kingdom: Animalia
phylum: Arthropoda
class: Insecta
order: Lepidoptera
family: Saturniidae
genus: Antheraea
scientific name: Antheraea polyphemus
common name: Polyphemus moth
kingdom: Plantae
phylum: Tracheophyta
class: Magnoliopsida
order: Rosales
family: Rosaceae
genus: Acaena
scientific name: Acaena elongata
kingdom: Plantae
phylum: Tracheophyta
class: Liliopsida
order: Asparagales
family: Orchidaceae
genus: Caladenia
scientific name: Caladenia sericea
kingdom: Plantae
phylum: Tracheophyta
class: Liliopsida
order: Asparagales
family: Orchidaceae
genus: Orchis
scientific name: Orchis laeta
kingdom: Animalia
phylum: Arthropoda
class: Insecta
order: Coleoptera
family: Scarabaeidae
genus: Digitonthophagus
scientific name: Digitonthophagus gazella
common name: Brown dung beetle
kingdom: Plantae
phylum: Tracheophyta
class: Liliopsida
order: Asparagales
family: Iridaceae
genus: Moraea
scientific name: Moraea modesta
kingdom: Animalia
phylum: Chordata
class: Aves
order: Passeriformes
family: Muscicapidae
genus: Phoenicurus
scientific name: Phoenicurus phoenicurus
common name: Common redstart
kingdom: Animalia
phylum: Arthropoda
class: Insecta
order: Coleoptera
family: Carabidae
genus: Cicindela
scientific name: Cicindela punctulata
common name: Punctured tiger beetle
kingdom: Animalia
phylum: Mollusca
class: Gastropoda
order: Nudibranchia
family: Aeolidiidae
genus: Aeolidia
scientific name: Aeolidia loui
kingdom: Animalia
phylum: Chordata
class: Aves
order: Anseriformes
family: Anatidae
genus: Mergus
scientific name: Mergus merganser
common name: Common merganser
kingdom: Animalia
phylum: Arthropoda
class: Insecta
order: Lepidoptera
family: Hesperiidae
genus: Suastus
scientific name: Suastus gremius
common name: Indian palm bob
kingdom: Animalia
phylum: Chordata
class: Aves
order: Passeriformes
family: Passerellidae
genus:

§ What you will do:
Copy out all the data above, switching every "common name" to "vernacular name" and leaving the rest unchanged.

§ Task result:
kingdom: Animalia
phylum: Arthropoda
class: Insecta
order: Lepidoptera
family: Saturniidae
genus: Antheraea
scientific name: Antheraea polyphemus
vernacular name: Polyphemus moth
kingdom: Plantae
phylum: Tracheophyta
class: Magnoliopsida
order: Rosales
family: Rosaceae
genus: Acaena
scientific name: Acaena elongata
kingdom: Plantae
phylum: Tracheophyta
class: Liliopsida
order: Asparagales
family: Orchidaceae
genus: Caladenia
scientific name: Caladenia sericea
kingdom: Plantae
phylum: Tracheophyta
class: Liliopsida
order: Asparagales
family: Orchidaceae
genus: Orchis
scientific name: Orchis laeta
kingdom: Animalia
phylum: Arthropoda
class: Insecta
order: Coleoptera
family: Scarabaeidae
genus: Digitonthophagus
scientific name: Digitonthophagus gazella
vernacular name: Brown dung beetle
kingdom: Plantae
phylum: Tracheophyta
class: Liliopsida
order: Asparagales
family: Iridaceae
genus: Moraea
scientific name: Moraea modesta
kingdom: Animalia
phylum: Chordata
class: Aves
order: Passeriformes
family: Muscicapidae
genus: Phoenicurus
scientific name: Phoenicurus phoenicurus
vernacular name: Common redstart
kingdom: Animalia
phylum: Arthropoda
class: Insecta
order: Coleoptera
family: Carabidae
genus: Cicindela
scientific name: Cicindela punctulata
vernacular name: Punctured tiger beetle
kingdom: Animalia
phylum: Mollusca
class: Gastropoda
order: Nudibranchia
family: Aeolidiidae
genus: Aeolidia
scientific name: Aeolidia loui
kingdom: Animalia
phylum: Chordata
class: Aves
order: Anseriformes
family: Anatidae
genus: Mergus
scientific name: Mergus merganser
vernacular name: Common merganser
kingdom: Animalia
phylum: Arthropoda
class: Insecta
order: Lepidoptera
family: Hesperiidae
genus: Suastus
scientific name: Suastus gremius
vernacular name: Indian palm bob
kingdom: Animalia
phylum: Chordata
class: Aves
order: Passeriformes
family: Passerellidae
genus:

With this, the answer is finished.